Text segment:
-- Begin --

Monday 16 January 2012

Purpose

Purpose,
It's that little flame,
That lights a fire
Under your ass.
Purpose,
It keeps you going strong,
Like a car with a full
Tank of gas.

Ive kinda just realised what is holding me back. Why I am soo incredibly unmotivated, and why I have just been lying around the house! I am lacking purpose.
I feel that the past few weeks have been a total waste! I even have the feeling that the week to come will be the same! What is wrong with me! I need to get into action! I need to start exercising again. I need to start singing again Yesterday was the first time in months that I have sung!...I need to start getting my act together and looking for a new Price Charming! What is this?! Im lonely. Im sick of organising everything, it kinda feels like if I want to see a friend, I always have to organise it! Why cant people ask me to do things? It makes me feel like my relationship with my friends isnt a two way street. Im just sulking. And im sick of waiting. Im STILL waiting for my Uni offers, they come in a few days. I want to live! I need a purpose!
Last year my purpose was to do the best possible audition for my performing arts uni. Well I did that, sure it wasnt enough, but I never expected to get in last year. I need more this year. I need something to push me. To make me get in the pool each day, to make me sing each day, to make me get out of the house! haha. I can tell you now, I havent been out of the house all day. Some people may say that it sounds like a nice restful day, but ive rested enough, ive rested for the past month!

-- End --

Data excerpts:
-- Begin --

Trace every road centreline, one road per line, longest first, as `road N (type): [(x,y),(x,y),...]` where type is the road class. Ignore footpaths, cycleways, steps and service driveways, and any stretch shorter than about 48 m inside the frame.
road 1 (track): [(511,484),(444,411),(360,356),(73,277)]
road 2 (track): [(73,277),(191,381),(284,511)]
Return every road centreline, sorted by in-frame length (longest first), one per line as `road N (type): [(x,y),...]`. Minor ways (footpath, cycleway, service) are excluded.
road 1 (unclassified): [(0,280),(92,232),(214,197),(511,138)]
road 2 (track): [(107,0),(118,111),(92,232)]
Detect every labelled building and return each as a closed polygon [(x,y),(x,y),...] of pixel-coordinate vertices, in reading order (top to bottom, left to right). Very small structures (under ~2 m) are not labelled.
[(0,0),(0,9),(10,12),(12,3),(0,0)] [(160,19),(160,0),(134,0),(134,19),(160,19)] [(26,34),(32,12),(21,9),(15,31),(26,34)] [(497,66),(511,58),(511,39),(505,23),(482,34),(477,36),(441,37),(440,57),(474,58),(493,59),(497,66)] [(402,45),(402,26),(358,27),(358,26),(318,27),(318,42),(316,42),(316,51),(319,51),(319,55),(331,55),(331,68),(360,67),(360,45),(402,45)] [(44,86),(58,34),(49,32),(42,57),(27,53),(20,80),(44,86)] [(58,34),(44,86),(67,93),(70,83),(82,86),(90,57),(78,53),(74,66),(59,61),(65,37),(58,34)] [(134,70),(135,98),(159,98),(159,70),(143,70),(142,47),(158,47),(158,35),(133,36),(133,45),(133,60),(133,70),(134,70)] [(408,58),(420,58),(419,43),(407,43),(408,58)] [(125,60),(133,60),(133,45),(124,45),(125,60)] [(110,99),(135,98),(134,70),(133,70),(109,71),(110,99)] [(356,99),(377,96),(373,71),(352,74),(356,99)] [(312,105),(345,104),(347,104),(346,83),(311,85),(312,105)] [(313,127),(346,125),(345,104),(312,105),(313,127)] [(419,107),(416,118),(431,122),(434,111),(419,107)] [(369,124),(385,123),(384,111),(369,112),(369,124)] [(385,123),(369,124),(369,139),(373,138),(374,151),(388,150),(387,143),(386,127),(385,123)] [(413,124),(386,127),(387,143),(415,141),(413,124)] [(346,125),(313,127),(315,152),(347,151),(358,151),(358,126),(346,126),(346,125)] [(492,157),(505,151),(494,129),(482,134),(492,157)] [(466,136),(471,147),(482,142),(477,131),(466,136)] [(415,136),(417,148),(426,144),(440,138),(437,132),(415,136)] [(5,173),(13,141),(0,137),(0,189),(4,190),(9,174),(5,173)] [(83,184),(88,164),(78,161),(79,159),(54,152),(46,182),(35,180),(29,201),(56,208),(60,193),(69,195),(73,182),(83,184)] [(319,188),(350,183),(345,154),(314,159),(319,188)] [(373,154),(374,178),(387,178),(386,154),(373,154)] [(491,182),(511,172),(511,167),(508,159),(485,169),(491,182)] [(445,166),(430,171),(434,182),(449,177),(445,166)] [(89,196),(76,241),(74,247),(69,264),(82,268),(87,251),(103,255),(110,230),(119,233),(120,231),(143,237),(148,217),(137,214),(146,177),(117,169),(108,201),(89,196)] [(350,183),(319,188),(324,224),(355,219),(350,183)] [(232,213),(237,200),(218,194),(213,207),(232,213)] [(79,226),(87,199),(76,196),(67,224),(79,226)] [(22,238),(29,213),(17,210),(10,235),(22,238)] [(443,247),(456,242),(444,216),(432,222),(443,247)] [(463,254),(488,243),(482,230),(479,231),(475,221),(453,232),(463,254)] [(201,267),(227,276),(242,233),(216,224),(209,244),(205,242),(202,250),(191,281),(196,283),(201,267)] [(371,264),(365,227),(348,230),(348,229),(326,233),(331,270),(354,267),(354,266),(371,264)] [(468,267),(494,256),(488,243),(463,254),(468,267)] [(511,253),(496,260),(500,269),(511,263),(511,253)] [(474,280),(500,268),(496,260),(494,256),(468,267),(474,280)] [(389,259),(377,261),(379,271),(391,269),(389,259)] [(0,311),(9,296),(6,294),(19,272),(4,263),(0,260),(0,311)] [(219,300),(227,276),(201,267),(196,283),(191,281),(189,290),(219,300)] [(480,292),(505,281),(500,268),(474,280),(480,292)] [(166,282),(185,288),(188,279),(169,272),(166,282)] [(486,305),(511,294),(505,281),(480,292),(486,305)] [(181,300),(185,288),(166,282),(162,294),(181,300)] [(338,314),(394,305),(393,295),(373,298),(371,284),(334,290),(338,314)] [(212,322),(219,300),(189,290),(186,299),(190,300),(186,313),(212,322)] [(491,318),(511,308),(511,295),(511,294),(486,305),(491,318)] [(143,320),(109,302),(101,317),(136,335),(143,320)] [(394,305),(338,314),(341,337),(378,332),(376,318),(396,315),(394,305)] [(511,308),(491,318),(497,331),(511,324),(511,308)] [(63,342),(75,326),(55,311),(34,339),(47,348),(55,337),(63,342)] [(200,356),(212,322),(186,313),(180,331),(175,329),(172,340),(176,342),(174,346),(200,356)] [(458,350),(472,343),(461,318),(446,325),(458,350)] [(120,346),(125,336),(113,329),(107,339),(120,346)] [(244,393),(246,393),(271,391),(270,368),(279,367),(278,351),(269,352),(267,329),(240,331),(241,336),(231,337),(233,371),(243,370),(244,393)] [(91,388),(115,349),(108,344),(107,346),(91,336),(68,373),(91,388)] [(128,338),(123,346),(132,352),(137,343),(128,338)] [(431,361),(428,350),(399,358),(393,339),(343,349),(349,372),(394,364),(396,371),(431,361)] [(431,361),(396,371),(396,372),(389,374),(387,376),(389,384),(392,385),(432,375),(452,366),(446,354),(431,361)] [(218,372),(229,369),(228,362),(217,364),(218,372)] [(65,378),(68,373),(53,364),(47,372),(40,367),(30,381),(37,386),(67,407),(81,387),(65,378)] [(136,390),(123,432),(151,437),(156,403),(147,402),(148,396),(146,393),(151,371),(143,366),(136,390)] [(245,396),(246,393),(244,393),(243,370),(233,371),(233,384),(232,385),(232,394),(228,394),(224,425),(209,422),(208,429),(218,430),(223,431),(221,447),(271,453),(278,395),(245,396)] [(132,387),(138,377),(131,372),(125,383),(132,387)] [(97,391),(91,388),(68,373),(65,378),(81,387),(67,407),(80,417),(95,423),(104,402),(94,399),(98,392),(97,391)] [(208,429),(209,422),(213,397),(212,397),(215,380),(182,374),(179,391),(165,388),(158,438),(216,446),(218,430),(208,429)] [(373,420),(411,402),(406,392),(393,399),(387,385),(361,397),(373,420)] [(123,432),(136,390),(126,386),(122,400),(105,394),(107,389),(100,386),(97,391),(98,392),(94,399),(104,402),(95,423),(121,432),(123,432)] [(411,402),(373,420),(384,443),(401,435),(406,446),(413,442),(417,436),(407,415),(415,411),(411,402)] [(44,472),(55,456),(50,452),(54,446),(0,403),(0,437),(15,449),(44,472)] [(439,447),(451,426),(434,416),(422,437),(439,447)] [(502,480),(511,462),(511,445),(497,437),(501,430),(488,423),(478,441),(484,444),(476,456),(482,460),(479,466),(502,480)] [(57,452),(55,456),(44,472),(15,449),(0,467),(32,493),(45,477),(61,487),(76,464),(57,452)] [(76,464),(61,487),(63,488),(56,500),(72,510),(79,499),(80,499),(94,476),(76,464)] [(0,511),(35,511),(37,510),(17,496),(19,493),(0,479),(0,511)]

-- End --
-- Begin --

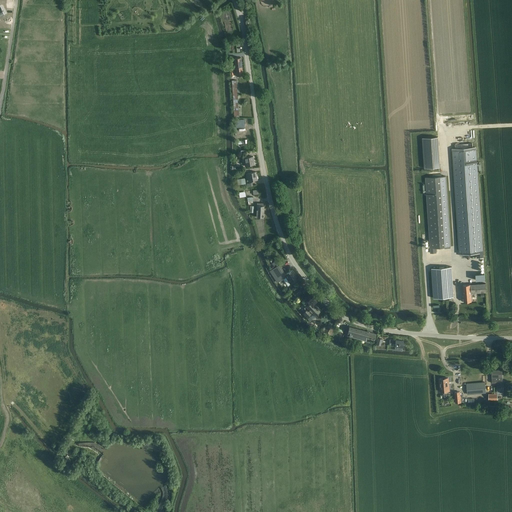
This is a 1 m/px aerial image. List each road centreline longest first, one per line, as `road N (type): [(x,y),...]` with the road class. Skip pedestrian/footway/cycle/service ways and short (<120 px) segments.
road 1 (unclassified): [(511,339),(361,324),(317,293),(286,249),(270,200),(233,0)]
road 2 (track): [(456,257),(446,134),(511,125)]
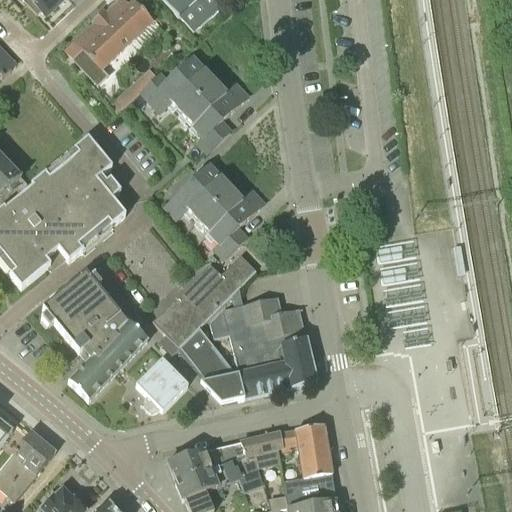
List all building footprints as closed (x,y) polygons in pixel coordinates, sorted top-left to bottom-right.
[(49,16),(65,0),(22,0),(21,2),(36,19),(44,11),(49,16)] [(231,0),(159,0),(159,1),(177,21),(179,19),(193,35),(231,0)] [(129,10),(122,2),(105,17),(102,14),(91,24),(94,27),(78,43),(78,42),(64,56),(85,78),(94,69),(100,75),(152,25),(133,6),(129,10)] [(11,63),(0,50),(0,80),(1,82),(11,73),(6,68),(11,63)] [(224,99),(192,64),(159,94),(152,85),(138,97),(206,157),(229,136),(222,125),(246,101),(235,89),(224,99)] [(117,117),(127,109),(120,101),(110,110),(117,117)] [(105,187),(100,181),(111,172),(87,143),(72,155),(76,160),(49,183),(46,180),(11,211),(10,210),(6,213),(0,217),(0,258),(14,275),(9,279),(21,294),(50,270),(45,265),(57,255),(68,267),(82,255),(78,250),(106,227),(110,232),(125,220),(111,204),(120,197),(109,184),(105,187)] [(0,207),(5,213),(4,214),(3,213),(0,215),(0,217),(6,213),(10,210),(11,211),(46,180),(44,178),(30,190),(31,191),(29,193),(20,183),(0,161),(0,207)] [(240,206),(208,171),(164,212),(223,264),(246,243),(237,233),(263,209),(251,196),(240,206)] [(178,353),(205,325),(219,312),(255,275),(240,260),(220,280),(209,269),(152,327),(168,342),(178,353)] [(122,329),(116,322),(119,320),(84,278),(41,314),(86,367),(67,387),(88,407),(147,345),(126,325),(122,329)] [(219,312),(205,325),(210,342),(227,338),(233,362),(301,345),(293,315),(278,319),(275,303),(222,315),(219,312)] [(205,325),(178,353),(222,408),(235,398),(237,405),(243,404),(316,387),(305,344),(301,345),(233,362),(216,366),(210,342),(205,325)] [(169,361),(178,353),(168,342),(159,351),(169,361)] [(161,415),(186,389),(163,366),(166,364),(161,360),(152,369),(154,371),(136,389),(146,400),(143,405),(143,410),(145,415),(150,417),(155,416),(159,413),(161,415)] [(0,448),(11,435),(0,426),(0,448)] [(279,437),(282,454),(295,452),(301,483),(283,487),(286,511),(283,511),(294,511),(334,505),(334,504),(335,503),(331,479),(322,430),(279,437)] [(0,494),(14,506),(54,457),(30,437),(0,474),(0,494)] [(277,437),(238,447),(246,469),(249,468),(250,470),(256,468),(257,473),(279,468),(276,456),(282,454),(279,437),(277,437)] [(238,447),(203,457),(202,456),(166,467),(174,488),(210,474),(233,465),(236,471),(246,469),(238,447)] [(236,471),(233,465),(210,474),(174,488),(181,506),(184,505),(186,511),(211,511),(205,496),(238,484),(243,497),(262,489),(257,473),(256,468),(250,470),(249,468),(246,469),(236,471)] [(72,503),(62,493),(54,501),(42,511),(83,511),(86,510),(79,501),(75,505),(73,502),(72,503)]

-- End --
-- Begin --

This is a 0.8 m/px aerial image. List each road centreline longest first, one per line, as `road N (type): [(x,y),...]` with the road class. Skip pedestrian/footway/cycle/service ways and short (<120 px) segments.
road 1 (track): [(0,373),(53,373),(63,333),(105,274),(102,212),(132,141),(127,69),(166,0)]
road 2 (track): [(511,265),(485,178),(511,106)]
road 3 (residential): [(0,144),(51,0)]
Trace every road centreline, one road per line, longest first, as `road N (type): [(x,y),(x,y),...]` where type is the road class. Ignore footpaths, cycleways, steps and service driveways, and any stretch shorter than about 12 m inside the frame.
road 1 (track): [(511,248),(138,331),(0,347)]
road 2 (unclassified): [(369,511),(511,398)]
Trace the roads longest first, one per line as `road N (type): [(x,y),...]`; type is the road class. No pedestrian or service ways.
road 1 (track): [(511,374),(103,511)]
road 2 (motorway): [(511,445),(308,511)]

-- End --

Written task:
According to the blog post about purpose, what was the writer's purpose last year?

Written solution:
To do the best possible audition for a performing arts university.